Parmi les pépites exposées, l’une des premières Nanas noire de Niki de Saint Phalle, Black Rosy (1965), est «très emblématique de l’ouverture de l’artiste aux problématiques sociétales comme la place de la femme dans la société ou celle des personnes racisées», explique à l’AFP Sophie Duplaix, conservatrice en chef des collections contemporaines au musée d’art moderne du Centre Pompidou et commissaire de l’exposition.

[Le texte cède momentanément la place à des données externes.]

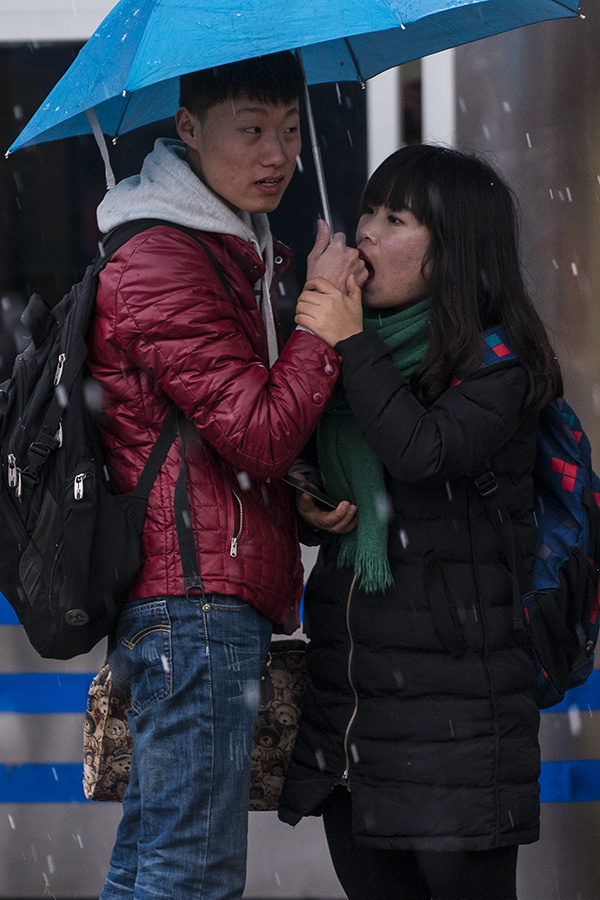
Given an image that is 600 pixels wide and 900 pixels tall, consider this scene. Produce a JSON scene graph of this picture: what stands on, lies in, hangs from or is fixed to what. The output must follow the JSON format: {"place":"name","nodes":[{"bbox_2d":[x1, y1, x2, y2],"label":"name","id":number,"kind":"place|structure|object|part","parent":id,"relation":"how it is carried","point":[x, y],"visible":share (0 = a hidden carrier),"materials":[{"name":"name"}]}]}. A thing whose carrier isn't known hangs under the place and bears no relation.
{"place":"outdoors","nodes":[
{"label":"outdoors","id":0,"kind":"place"},
{"label":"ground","id":1,"kind":"structure","parent":0},
{"bbox_2d":[88,48,364,899],"label":"man","id":2,"kind":"object","parent":1,"relation":"on","point":[247,145],"visible":0.95},
{"bbox_2d":[0,220,192,660],"label":"backpack","id":3,"kind":"object","parent":2,"relation":"on","point":[14,582],"visible":0.77,"materials":[{"name":"black fabric"}]},
{"label":"button","id":4,"kind":"part","parent":3,"relation":"part of","materials":[{"name":"metal"}]},
{"label":"zipper pull","id":5,"kind":"part","parent":3,"relation":"part of","materials":[{"name":"silver metal"}]},
{"bbox_2d":[83,637,308,805],"label":"handbag","id":6,"kind":"object","parent":2,"relation":"hanging from","point":[102,752],"visible":0.35,"materials":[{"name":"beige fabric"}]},
{"bbox_2d":[7,0,587,223],"label":"umbrella","id":7,"kind":"object","parent":2,"relation":"in","point":[382,9],"visible":0.79,"materials":[{"name":"blue fabric"}]},
{"bbox_2d":[2,0,599,899],"label":"bus","id":8,"kind":"object","parent":1,"relation":"on","point":[9,650],"visible":0.54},
{"bbox_2d":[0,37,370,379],"label":"window","id":9,"kind":"structure","parent":8,"relation":"in","point":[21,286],"materials":[{"name":"black glass"}]},
{"bbox_2d":[276,146,564,899],"label":"woman","id":10,"kind":"object","parent":1,"relation":"on","point":[394,206],"visible":0.91},
{"bbox_2d":[284,472,344,510],"label":"smartphone","id":11,"kind":"object","parent":10,"relation":"in","point":[300,485],"visible":0.68,"materials":[{"name":"black"}]},
{"bbox_2d":[449,327,599,706],"label":"backpack","id":12,"kind":"object","parent":10,"relation":"attached to","point":[572,416],"visible":0.33,"materials":[{"name":"blue fabric"}]}
]}

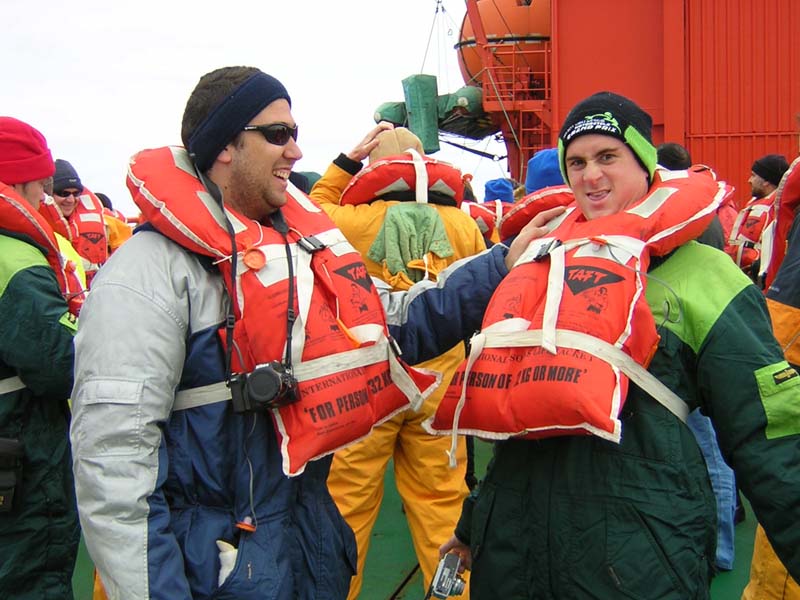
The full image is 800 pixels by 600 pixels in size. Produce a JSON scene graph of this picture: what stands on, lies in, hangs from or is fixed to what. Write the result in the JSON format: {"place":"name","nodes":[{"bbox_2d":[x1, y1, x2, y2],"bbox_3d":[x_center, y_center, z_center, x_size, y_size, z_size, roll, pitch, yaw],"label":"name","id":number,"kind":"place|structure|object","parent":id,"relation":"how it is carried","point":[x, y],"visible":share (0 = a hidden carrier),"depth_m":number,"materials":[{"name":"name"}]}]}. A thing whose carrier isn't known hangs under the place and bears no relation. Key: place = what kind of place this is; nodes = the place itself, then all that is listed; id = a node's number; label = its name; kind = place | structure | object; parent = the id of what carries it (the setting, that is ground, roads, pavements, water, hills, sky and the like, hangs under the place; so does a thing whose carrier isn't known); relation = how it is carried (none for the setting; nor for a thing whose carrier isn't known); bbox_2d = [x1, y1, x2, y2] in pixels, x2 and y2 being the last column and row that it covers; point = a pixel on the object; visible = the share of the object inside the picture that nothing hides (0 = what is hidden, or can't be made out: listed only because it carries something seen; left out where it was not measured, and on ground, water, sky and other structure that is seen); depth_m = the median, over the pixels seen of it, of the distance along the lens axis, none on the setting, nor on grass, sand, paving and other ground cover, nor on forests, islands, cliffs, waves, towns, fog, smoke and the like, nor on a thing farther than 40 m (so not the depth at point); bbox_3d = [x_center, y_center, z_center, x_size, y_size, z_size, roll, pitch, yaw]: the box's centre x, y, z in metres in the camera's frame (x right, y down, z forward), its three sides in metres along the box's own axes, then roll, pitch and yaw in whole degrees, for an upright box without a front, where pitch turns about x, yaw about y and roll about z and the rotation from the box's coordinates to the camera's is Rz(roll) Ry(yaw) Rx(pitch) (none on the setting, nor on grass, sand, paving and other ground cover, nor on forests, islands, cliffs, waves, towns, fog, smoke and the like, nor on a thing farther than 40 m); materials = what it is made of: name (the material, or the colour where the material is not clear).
{"place":"outdoors","nodes":[
{"label":"outdoors","id":0,"kind":"place"},
{"bbox_2d":[0,0,493,215],"label":"sky","id":1,"kind":"structure","parent":0,"point":[118,133],"materials":[{"name":"white"}]},
{"bbox_2d":[450,0,799,204],"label":"ship","id":2,"kind":"object","parent":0,"point":[559,120],"visible":0.44,"depth_m":19.82,"materials":[{"name":"red metal"}]},
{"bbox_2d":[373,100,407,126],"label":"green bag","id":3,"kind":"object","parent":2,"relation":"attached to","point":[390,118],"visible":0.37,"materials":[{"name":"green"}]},
{"bbox_2d":[401,73,439,153],"bbox_3d":[0.319,-2.641,17.695,0.507,1.182,0.590,0,4,10],"label":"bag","id":4,"kind":"object","parent":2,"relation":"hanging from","point":[429,111],"visible":0.76,"depth_m":17.47,"materials":[{"name":"green fabric"}]},
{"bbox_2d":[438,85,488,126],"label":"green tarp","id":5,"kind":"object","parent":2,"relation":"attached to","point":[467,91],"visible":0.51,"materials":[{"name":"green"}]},
{"bbox_2d":[458,0,551,94],"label":"lifeboat","id":6,"kind":"object","parent":2,"relation":"attached to","point":[542,61],"visible":0.45,"depth_m":22.11,"materials":[{"name":"orange plastic"}]},
{"bbox_2d":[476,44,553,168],"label":"metal platform","id":7,"kind":"object","parent":2,"relation":"attached to","point":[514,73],"visible":0.52,"depth_m":21.99,"materials":[{"name":"red metal"}]},
{"label":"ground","id":8,"kind":"structure","parent":0},
{"bbox_2d":[67,431,765,599],"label":"ship deck","id":9,"kind":"object","parent":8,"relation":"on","point":[742,526],"visible":0.2,"depth_m":5.58,"materials":[{"name":"green"}]},
{"bbox_2d":[0,118,84,599],"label":"man","id":10,"kind":"object","parent":9,"relation":"on","point":[43,421],"visible":0.82,"depth_m":3.54},
{"bbox_2d":[0,436,23,514],"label":"pouch","id":11,"kind":"object","parent":10,"relation":"attached to","point":[10,483],"visible":0.99,"depth_m":3.26,"materials":[{"name":"black"}]},
{"bbox_2d":[46,160,130,281],"bbox_3d":[-2.073,-0.098,7.773,0.718,1.532,0.683,0,4,10],"label":"man","id":12,"kind":"object","parent":9,"relation":"on","point":[67,205],"visible":0.25,"depth_m":7.73},
{"bbox_2d":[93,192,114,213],"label":"person","id":13,"kind":"object","parent":9,"relation":"on","point":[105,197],"visible":0.11,"depth_m":11.00},
{"bbox_2d":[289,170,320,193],"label":"person","id":14,"kind":"object","parent":9,"relation":"on","point":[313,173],"visible":0.1,"depth_m":8.02},
{"bbox_2d":[68,70,554,599],"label":"man","id":15,"kind":"object","parent":9,"relation":"on","point":[131,301],"visible":0.91,"depth_m":2.58},
{"bbox_2d":[216,539,238,587],"bbox_3d":[-0.346,0.555,2.548,0.061,0.123,0.065,0,4,10],"label":"cloth","id":16,"kind":"object","parent":15,"relation":"in","point":[217,542],"visible":0.52,"depth_m":2.53,"materials":[{"name":"white fabric"}]},
{"bbox_2d":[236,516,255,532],"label":"whistle","id":17,"kind":"object","parent":15,"relation":"on","point":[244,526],"visible":0.84,"depth_m":2.59,"materials":[{"name":"plastic"}]},
{"bbox_2d":[228,360,300,413],"bbox_3d":[-0.260,0.164,2.414,0.140,0.103,0.113,0,4,10],"label":"camera","id":18,"kind":"object","parent":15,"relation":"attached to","point":[254,378],"visible":0.95,"depth_m":2.40,"materials":[{"name":"black plastic"}]},
{"bbox_2d":[307,114,491,599],"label":"person","id":19,"kind":"object","parent":9,"relation":"on","point":[361,150],"visible":0.39,"depth_m":4.59},
{"bbox_2d":[368,202,453,286],"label":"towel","id":20,"kind":"object","parent":19,"relation":"on","point":[401,226],"visible":0.85,"depth_m":4.87,"materials":[{"name":"green fabric"}]},
{"bbox_2d":[470,178,516,243],"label":"person","id":21,"kind":"object","parent":9,"relation":"on","point":[501,180],"visible":0.16,"depth_m":8.69},
{"bbox_2d":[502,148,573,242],"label":"person","id":22,"kind":"object","parent":9,"relation":"on","point":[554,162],"visible":0.15,"depth_m":5.80},
{"bbox_2d":[423,91,799,599],"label":"man","id":23,"kind":"object","parent":9,"relation":"on","point":[669,426],"visible":0.88,"depth_m":2.69},
{"bbox_2d":[427,551,468,597],"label":"camera","id":24,"kind":"object","parent":23,"relation":"in","point":[444,573],"visible":0.92,"depth_m":3.00,"materials":[{"name":"silver metal"}]},
{"bbox_2d":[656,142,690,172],"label":"person","id":25,"kind":"object","parent":9,"relation":"on","point":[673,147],"visible":0.19,"depth_m":6.45},
{"bbox_2d":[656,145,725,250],"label":"person","id":26,"kind":"object","parent":9,"relation":"on","point":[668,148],"visible":0.11,"depth_m":6.07},
{"bbox_2d":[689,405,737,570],"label":"person","id":27,"kind":"object","parent":9,"relation":"on","point":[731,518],"visible":0.17,"depth_m":5.21},
{"bbox_2d":[726,154,789,277],"bbox_3d":[2.515,-0.228,8.735,0.610,1.582,0.713,0,4,10],"label":"man","id":28,"kind":"object","parent":9,"relation":"on","point":[757,189],"visible":0.36,"depth_m":8.68},
{"bbox_2d":[740,143,799,599],"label":"person","id":29,"kind":"object","parent":9,"relation":"on","point":[759,558],"visible":0.51,"depth_m":3.65}
]}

À ses côtés, trois autres personnages sculptés attirent immanquablement le regard: un couple difforme et endimanché, promenant en laisse une immense araignée, «symbole de la mère, avec laquelle l’artiste entretenait des relations difficiles», souligne la commissaire.
Insolites aussi ses tableaux des Tirs, retracés dans un film montrant l’artiste à l’œuvre et dont plusieurs sont exposés.
«Alors que, jusque-là, elle réalise des œuvres dans la veine de l’art brut et des reliefs, elle débute en 1961 une nouvelle série décapante : elle fixe des poches de couleurs et des œufs, voire des tomates sur des panneaux qu’elle recouvre de plâtre blanc immaculé. Elle les place ensuite à la verticale et tire dessus à la carabine jusqu’à ce que les poches de couleurs explosent, générant des coulées de peinture», explique Mme Duplaix.
«Critique très acerbe de la peinture de chevalet, c’est aussi une manière d’exprimer la puissance féminine puisque la carabine est associée à la masculinité et qu’elle s’en empare pour faire un art très novateur», ajoute-t-elle.

«Défis»

«Techniquement, Tinguely a toujours été aux côtés de Niki de Saint Phalle mais ils se lançaient sans cesse des défis», poursuit Mme Duplaix.
«Lorsqu’ils se rencontrent en 1956 et se mettent en couple en 1960, ils s’installent et travaillent impasse Ronsin (dans le sud de Paris), où (le sculpteur) Brancusi a un atelier. Vers le milieu des années 1960, ils déménageront dans une ancienne auberge de l’Essonne, qui sera leur atelier pendant des années» avant leur séparation, raconte-t-elle.
Jean Tinguely est mort en 1991. Ses obsèques à Fribourg, sa ville natale, auxquelles assistent 10 000 personnes, selon la commissaire, sont retracées dans un film tel «une œuvre en soi avec fanfare, clique de carnaval, machine automate».
Après sa mort, Niki de Saint Phalle lui rendra hommage par une série de tableaux éclatés, présentés dans l’exposition: des éléments peints aux couleurs vives s’assemblant et se séparant grâce à un mécanisme intégré.
Parmi les œuvres exposées les plus spectaculaires de Jean Tinguely, l’Enfer (1984) met en mouvement à intervalles réguliers quantité d’objets – sculptures sonores et mobiles, objets manufacturés et de récupération – sur une immense plateforme, critique féroce de la mécanisation et du progrès technologique de la société industrielle des Trente Glorieuses comme nombre de ses œuvres.
Après sa mort, aidée par Pontus Hulten, Niki de Saint Phalle parachèvera Le Cyclop, monstre de métal visitable et œuvre de toute sa vie.